Records for processing section start

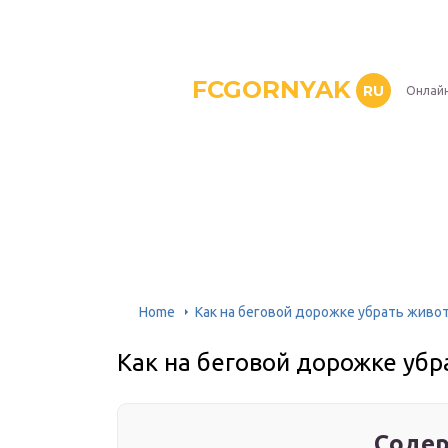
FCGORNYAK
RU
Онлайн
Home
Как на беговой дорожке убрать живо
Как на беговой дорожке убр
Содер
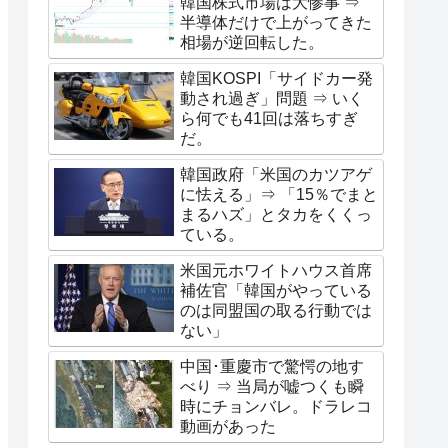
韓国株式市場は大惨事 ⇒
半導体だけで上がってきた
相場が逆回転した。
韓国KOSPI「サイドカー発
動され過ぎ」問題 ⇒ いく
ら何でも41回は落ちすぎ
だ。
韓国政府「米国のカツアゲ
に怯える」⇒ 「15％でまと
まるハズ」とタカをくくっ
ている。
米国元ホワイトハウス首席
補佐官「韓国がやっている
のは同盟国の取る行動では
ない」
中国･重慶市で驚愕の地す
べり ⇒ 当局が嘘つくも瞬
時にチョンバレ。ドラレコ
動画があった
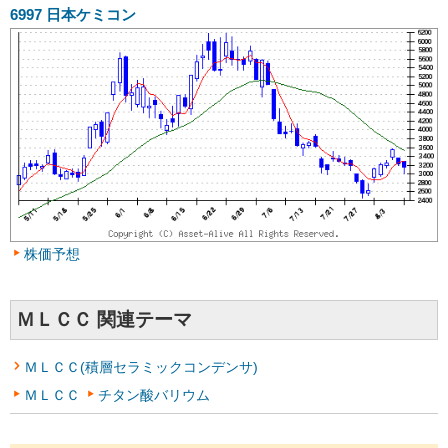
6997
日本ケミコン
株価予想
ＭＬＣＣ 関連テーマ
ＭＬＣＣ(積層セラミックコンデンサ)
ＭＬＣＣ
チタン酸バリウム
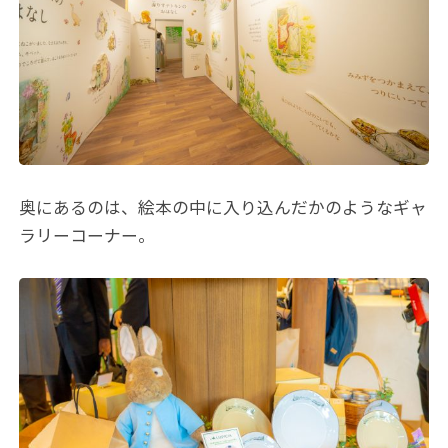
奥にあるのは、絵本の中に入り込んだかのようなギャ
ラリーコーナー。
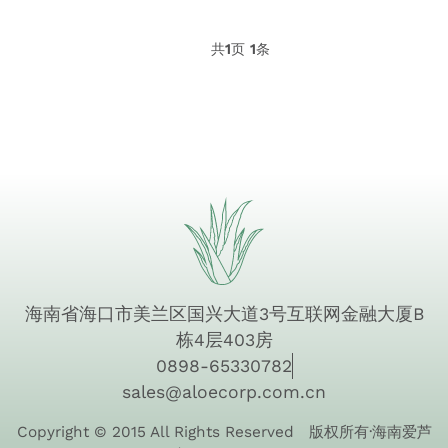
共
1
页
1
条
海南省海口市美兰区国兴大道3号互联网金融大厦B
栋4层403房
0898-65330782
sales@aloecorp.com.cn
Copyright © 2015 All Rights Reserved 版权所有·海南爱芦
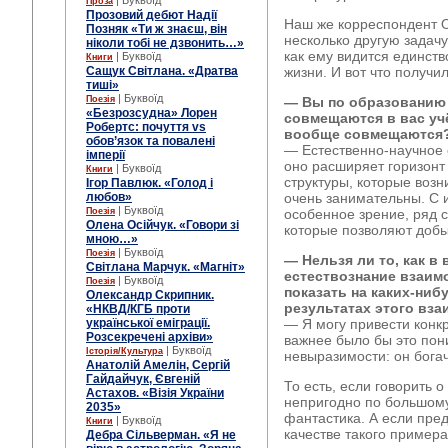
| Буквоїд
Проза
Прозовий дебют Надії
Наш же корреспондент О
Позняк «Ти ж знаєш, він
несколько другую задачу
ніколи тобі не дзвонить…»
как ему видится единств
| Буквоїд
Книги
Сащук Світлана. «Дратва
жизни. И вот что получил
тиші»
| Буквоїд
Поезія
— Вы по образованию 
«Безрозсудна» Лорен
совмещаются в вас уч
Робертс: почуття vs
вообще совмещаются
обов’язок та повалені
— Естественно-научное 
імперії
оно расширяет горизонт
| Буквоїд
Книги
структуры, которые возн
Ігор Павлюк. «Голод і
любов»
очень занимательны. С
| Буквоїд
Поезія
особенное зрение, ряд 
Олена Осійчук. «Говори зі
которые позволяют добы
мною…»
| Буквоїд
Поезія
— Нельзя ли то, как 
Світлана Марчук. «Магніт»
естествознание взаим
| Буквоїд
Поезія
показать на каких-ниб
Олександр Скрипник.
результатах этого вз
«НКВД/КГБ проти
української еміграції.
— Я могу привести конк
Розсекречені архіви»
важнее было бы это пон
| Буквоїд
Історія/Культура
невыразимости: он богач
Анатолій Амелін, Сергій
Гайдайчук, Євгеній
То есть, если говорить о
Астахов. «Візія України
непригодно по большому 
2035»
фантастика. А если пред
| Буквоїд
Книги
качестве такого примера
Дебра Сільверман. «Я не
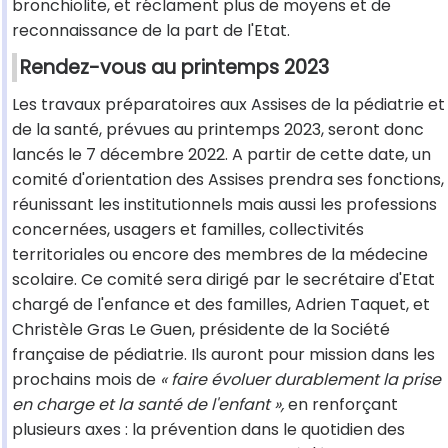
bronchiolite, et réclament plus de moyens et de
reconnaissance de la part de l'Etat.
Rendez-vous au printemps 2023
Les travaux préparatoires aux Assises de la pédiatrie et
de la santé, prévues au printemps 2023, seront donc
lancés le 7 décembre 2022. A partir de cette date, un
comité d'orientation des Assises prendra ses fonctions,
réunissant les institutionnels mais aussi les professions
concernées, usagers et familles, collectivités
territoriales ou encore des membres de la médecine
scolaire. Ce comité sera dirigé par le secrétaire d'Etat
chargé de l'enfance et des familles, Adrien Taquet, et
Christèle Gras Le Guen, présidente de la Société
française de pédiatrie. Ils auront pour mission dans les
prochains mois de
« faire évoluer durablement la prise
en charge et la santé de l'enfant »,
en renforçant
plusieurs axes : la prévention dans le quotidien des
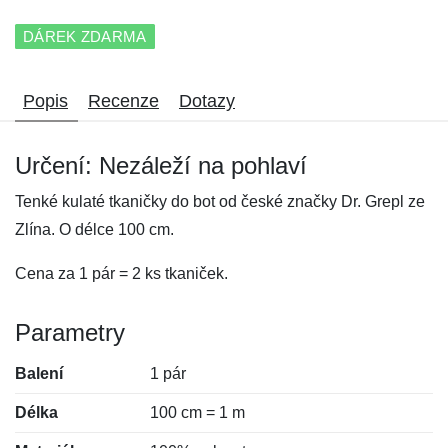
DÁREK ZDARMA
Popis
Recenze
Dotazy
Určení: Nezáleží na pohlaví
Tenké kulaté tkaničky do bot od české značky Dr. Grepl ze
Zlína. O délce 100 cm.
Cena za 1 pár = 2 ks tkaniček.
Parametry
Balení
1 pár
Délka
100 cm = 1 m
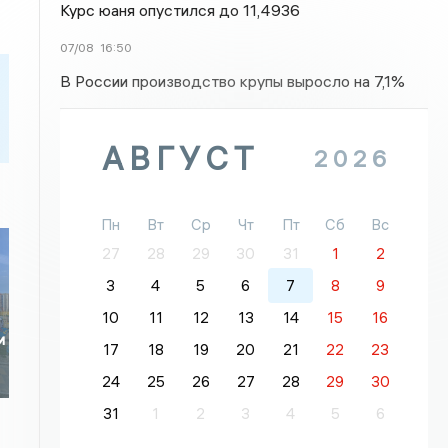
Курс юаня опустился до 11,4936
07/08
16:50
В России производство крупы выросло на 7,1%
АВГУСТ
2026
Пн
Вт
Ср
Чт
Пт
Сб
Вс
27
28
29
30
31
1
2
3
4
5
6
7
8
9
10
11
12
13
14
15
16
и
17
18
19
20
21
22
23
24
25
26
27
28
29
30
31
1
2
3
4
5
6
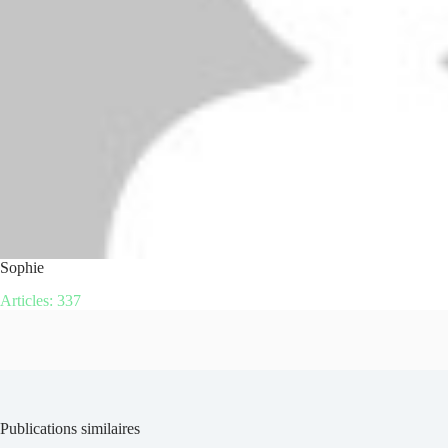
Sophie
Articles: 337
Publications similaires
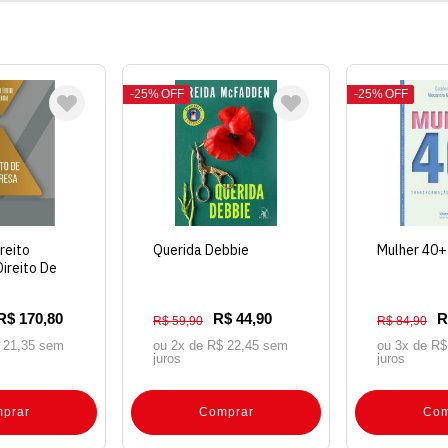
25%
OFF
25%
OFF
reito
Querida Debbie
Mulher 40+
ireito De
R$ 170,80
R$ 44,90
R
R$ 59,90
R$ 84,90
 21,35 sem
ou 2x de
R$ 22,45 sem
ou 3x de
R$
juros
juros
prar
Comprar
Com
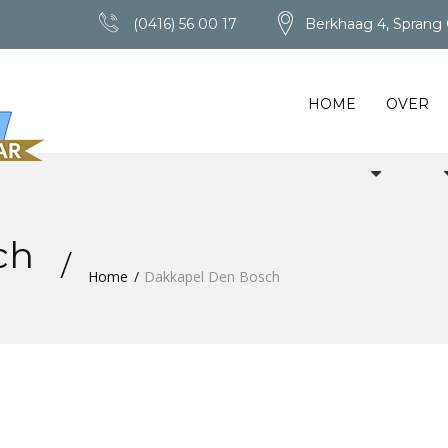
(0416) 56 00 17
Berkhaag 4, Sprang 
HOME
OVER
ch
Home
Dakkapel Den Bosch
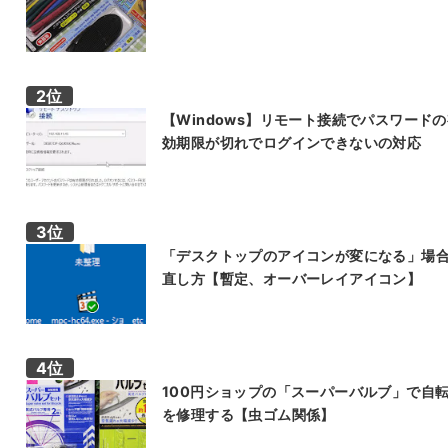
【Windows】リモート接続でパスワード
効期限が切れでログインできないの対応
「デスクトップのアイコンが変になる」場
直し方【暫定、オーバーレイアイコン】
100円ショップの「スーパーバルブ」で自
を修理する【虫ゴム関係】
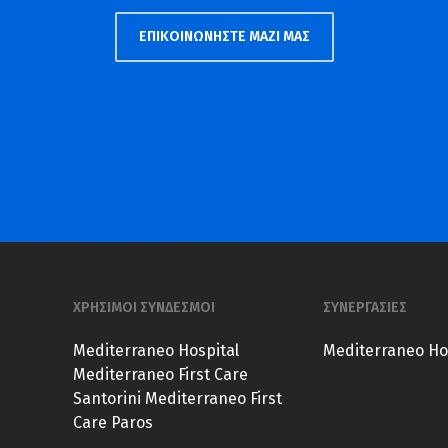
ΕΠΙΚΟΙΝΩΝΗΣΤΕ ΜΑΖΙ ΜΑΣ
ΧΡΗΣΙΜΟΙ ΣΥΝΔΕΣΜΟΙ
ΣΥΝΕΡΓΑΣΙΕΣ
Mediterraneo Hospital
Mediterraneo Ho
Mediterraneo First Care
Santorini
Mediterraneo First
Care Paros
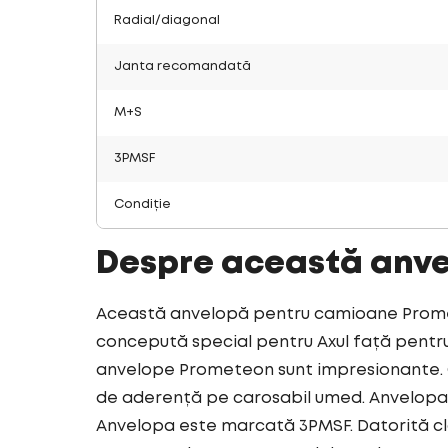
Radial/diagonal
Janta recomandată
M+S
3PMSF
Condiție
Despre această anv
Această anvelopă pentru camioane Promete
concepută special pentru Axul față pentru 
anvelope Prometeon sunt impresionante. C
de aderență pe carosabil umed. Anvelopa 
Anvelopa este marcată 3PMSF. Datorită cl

Records for processing section end

Give again, word for word, every line from the top of the data through the line with "Історія/Культура", both ends included, and exclude the pictures.

FCGORNYAK
RU
Онлайн
Home
Как на беговой дорожке убрать живо
Как на беговой дорожке убр
Содер
韓国株式市場は大惨事 ⇒
半導体だけで上がってきた
相場が逆回転した。
韓国KOSPI「サイドカー発
動され過ぎ」問題 ⇒ いく
ら何でも41回は落ちすぎ
だ。
韓国政府「米国のカツアゲ
に怯える」⇒ 「15％でまと
まるハズ」とタカをくくっ
ている。
米国元ホワイトハウス首席
補佐官「韓国がやっている
のは同盟国の取る行動では
ない」
中国･重慶市で驚愕の地す
べり ⇒ 当局が嘘つくも瞬
時にチョンバレ。ドラレコ
動画があった
6997
日本ケミコン
株価予想
ＭＬＣＣ 関連テーマ
ＭＬＣＣ(積層セラミックコンデンサ)
ＭＬＣＣ
チタン酸バリウム
奥にあるのは、絵本の中に入り込んだかのようなギャ
ラリーコーナー。
共
1
页
1
条
海南省海口市美兰区国兴大道3号互联网金融大厦B
栋4层403房
0898-65330782
sales@aloecorp.com.cn
Copyright © 2015 All Rights Reserved 版权所有·海南爱芦
| Буквоїд
Проза
Прозовий дебют Надії
Наш же корреспондент О
Позняк «Ти ж знаєш, він
несколько другую задачу
ніколи тобі не дзвонить…»
как ему видится единств
| Буквоїд
Книги
Сащук Світлана. «Дратва
жизни. И вот что получил
тиші»
| Буквоїд
Поезія
— Вы по образованию 
«Безрозсудна» Лорен
совмещаются в вас уч
Робертс: почуття vs
вообще совмещаются
обов’язок та повалені
— Естественно-научное 
імперії
оно расширяет горизонт
| Буквоїд
Книги
структуры, которые возн
Ігор Павлюк. «Голод і
любов»
очень занимательны. С
| Буквоїд
Поезія
особенное зрение, ряд 
Олена Осійчук. «Говори зі
которые позволяют добы
мною…»
| Буквоїд
Поезія
— Нельзя ли то, как 
Світлана Марчук. «Магніт»
естествознание взаим
| Буквоїд
Поезія
показать на каких-ниб
Олександр Скрипник.
результатах этого вз
«НКВД/КГБ проти
української еміграції.
— Я могу привести конк
Розсекречені архіви»
важнее было бы это пон
| Буквоїд
Історія/Культура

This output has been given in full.